Another key area where Iran has been reducing cooperation is on the so-called additional protocol, which gives powers to the UN nuclear watchdog, the International Atomic Energy Agency (IAEA), to carry out snap inspections at sites not declared to the agency.

In February, after Iran passed a law that included ending snap inspections by the IAEA, the two sides stuck a temporary deal to keep “necessary” monitoring for another three months. The 90-day window provides another important deadline in making progress towards a renewed nuclear deal.

What have both sides said? Both Iran and the US have insisted they want to return to the deal. However, both sides have said they want the other to make the first move, making an easy resolution unlikely.

Iran has made it clear that it will not return to the deal until the US guarantees that it will lift all sanctions against Tehran, which the government believes cost its economy over $997 billion a year.

“Our agenda during the meeting [in Vienna] will be removal of all US sanctions against Iran ... as our supreme leader has said repeatedly, anything less than that will not be accepted by Tehran,” an Iranian official told Reuters on Tuesday. The official said that once the US had rejoined the deal and the sanctions were lifted, Iran could then “quickly reverse its nuclear steps” and come back into compliance.

There is agreement that the quickest way to revive the deal is for both sides to re-enter it in its original form. “There's a great deal of frustration in Tehran at the moment,” said Dina Esfandiary, senior adviser at the International Crisis Group (ICC), speaking at an event hosted by the Geneva Centre for Security Policy on Tuesday. “From their perspective there is no scope for any dialogue on anything else until there is first a return to the JCPOA as is.”

However, President Biden has said US re-entry will first require negotiations with Iran regarding extending time limits in the accord that allow Iran to resume particular nuclear enrichment activities. Biden has also said he wants to put limits on Iran’s missile programme and other activities, but there are concerns these negotiations would slow down the process.

The US state department said in a press briefing earlier this week that the focus of the talks will be on “the nuclear steps that Iran would need to take in order to return to compliance” with the nuclear accord. Tehran has so far rejected any further talks.

What can we expect from the talks? The talks aim to create a 'road map' for a return of both countries to compliance with the deal. Diplomats from the UK, France, Germany, Russia, China and Iran will meet, with the EU as chair, and discuss how to revitalise the accord.

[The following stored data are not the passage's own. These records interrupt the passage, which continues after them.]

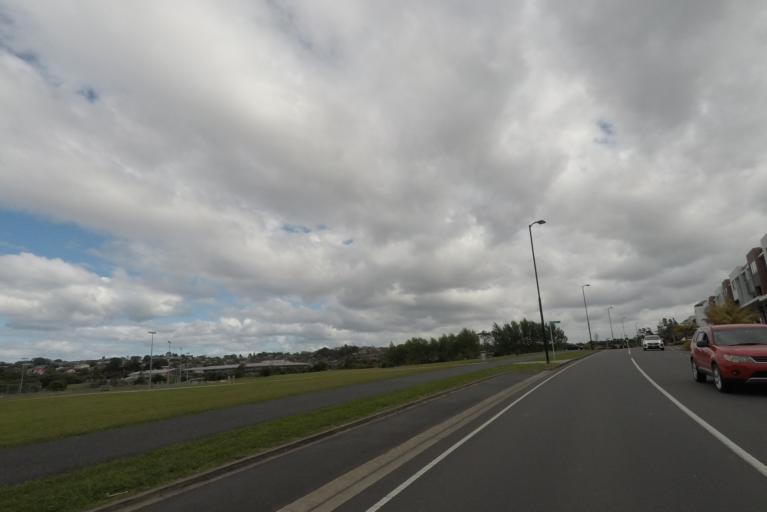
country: NZ
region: Auckland
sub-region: Auckland
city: Rothesay Bay
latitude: -36.6030
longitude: 174.6791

The US delegation, led by special envoy to Iran, Robert Malley, are reportedly meeting at one hotel with Iran's team, led by deputy foreign minister Abbas Araghchi, meeting at another - and the EU acting as the go-between.

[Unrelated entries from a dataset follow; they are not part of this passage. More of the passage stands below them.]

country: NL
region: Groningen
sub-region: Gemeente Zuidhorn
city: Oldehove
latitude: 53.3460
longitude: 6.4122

As Iran refuses to meet US diplomats face to face, the indirect process will likely add even more time to the process. If a rough agreement can be reached, it's expected that officials from Iran and the US would then meet to finalise the details.

What are the next steps? The talks are expected to last for some time, though officials have said they hope an agreement can be reached in the next few months before Iranian presidential elections in June, which would bind any new government to its terms. However, the timeline is unclear - if parties do not agree to return to the original deal and a whole new negotiation has to take place, it could be far longer.

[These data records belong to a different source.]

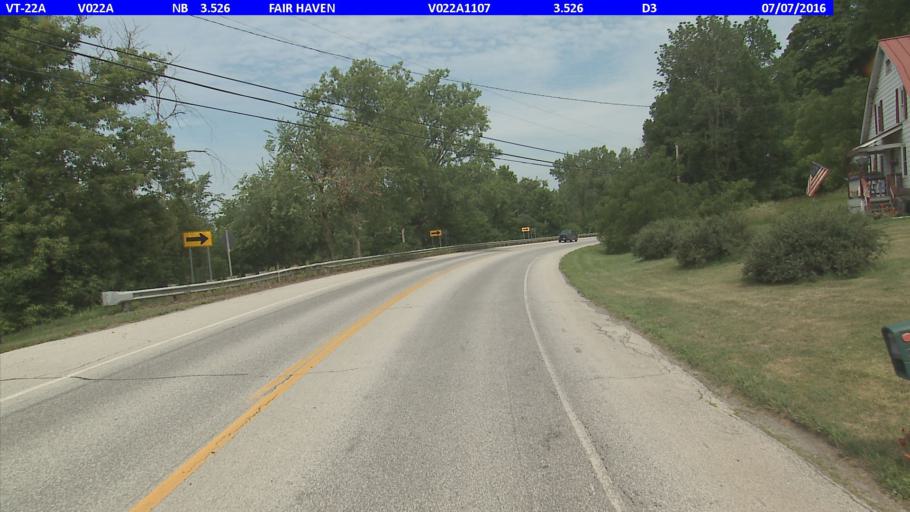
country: US
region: Vermont
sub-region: Rutland County
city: Fair Haven
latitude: 43.6158
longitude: -73.2936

“Time is running against us, and with the approaching Iran presidential elections we don't have much time to discuss a so-called roadmap for simultaneous steps from the US and Iran side,” said Anton Khlopkov, founding director of the Center for Energy and Security Studies in Russia during the GCSP event. “Which means that hopefully colleagues who are in Vienna today and who will stay in Vienna for the upcoming weeks will be pragmatic enough, and will not try to add something new to the deal which was adapted in July 2015.”